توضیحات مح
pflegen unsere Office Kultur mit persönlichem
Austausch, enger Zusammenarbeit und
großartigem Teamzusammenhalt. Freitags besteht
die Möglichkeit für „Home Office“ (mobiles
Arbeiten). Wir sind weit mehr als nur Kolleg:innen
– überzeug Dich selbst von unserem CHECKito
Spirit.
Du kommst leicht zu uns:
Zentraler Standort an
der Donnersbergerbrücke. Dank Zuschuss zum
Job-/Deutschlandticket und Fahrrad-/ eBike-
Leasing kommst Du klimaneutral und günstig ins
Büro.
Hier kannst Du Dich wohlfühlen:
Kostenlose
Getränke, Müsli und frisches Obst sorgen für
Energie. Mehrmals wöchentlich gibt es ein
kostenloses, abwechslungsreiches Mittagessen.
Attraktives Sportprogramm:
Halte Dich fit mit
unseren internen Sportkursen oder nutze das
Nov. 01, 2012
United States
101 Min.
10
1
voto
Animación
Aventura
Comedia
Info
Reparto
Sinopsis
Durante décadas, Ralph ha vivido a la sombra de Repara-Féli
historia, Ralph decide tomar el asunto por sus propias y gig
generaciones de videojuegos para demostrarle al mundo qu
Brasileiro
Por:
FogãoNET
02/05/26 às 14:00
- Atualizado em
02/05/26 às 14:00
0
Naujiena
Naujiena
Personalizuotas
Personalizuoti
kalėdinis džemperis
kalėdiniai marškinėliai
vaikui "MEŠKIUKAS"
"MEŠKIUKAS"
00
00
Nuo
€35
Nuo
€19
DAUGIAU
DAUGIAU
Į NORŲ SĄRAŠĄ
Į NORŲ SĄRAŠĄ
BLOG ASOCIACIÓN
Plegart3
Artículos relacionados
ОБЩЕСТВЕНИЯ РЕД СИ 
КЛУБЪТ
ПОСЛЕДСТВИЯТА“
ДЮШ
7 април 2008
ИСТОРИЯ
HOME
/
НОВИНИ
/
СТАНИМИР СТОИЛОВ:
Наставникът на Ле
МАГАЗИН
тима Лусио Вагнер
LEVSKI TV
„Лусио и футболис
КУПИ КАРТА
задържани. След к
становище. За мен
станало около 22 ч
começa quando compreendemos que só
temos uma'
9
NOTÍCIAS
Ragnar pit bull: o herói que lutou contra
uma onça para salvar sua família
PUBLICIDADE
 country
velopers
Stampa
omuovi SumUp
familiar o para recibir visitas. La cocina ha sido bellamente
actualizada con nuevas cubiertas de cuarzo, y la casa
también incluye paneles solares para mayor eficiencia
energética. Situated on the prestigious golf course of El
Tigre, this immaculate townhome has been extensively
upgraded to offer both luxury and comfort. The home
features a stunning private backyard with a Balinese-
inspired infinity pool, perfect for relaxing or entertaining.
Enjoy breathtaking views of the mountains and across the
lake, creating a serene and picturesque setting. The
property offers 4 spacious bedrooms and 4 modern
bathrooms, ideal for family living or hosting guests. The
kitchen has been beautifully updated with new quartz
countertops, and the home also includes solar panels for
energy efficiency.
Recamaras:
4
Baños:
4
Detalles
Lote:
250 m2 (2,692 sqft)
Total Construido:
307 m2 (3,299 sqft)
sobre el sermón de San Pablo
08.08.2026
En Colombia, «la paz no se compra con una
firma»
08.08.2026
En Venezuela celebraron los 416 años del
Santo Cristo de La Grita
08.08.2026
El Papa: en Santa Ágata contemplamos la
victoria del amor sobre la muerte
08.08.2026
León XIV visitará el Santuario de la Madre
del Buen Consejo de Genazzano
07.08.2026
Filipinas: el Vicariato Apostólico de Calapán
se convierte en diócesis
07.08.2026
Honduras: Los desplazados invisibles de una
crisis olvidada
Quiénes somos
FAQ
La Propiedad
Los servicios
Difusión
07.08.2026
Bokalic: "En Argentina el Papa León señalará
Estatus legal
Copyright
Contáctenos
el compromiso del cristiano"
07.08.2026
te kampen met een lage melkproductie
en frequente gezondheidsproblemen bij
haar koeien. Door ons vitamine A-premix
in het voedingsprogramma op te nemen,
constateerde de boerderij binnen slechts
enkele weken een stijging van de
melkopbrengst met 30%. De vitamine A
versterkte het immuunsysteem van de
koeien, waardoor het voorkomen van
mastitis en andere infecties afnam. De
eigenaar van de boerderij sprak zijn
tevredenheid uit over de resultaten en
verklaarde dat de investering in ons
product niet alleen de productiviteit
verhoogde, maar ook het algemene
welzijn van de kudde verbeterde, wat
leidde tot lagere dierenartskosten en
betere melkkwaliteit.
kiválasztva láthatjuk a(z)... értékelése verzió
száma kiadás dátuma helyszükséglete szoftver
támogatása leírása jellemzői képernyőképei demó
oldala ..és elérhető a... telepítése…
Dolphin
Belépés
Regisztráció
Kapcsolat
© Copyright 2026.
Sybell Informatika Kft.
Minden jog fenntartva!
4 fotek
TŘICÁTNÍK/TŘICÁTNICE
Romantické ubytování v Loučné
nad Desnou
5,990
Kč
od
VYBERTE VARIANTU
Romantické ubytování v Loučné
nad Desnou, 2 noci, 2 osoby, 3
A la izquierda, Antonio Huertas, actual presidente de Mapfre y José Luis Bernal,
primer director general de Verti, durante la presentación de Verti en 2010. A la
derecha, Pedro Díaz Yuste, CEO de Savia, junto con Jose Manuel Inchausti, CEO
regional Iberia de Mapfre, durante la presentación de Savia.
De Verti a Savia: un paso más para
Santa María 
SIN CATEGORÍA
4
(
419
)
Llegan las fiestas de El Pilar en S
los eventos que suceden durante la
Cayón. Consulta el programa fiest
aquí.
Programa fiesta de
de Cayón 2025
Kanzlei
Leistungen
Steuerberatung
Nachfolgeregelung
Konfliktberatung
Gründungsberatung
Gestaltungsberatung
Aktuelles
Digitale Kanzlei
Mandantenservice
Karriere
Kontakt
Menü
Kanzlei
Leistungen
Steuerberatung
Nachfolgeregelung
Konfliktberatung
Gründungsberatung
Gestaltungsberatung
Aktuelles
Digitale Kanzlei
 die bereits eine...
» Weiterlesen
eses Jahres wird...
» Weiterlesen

● TASK TO CARRY OUT: Copy the part of the material that opens with its very first line and closes with the line containing "Arbeiten). Wir sind", both included, with every line unchanged.

● ANSWER SECTION:
توضیحات مح
pflegen unsere Office Kultur mit persönlichem
Austausch, enger Zusammenarbeit und
großartigem Teamzusammenhalt. Freitags besteht
die Möglichkeit für „Home Office“ (mobiles
Arbeiten). Wir sind weit mehr als nur Kolleg:innen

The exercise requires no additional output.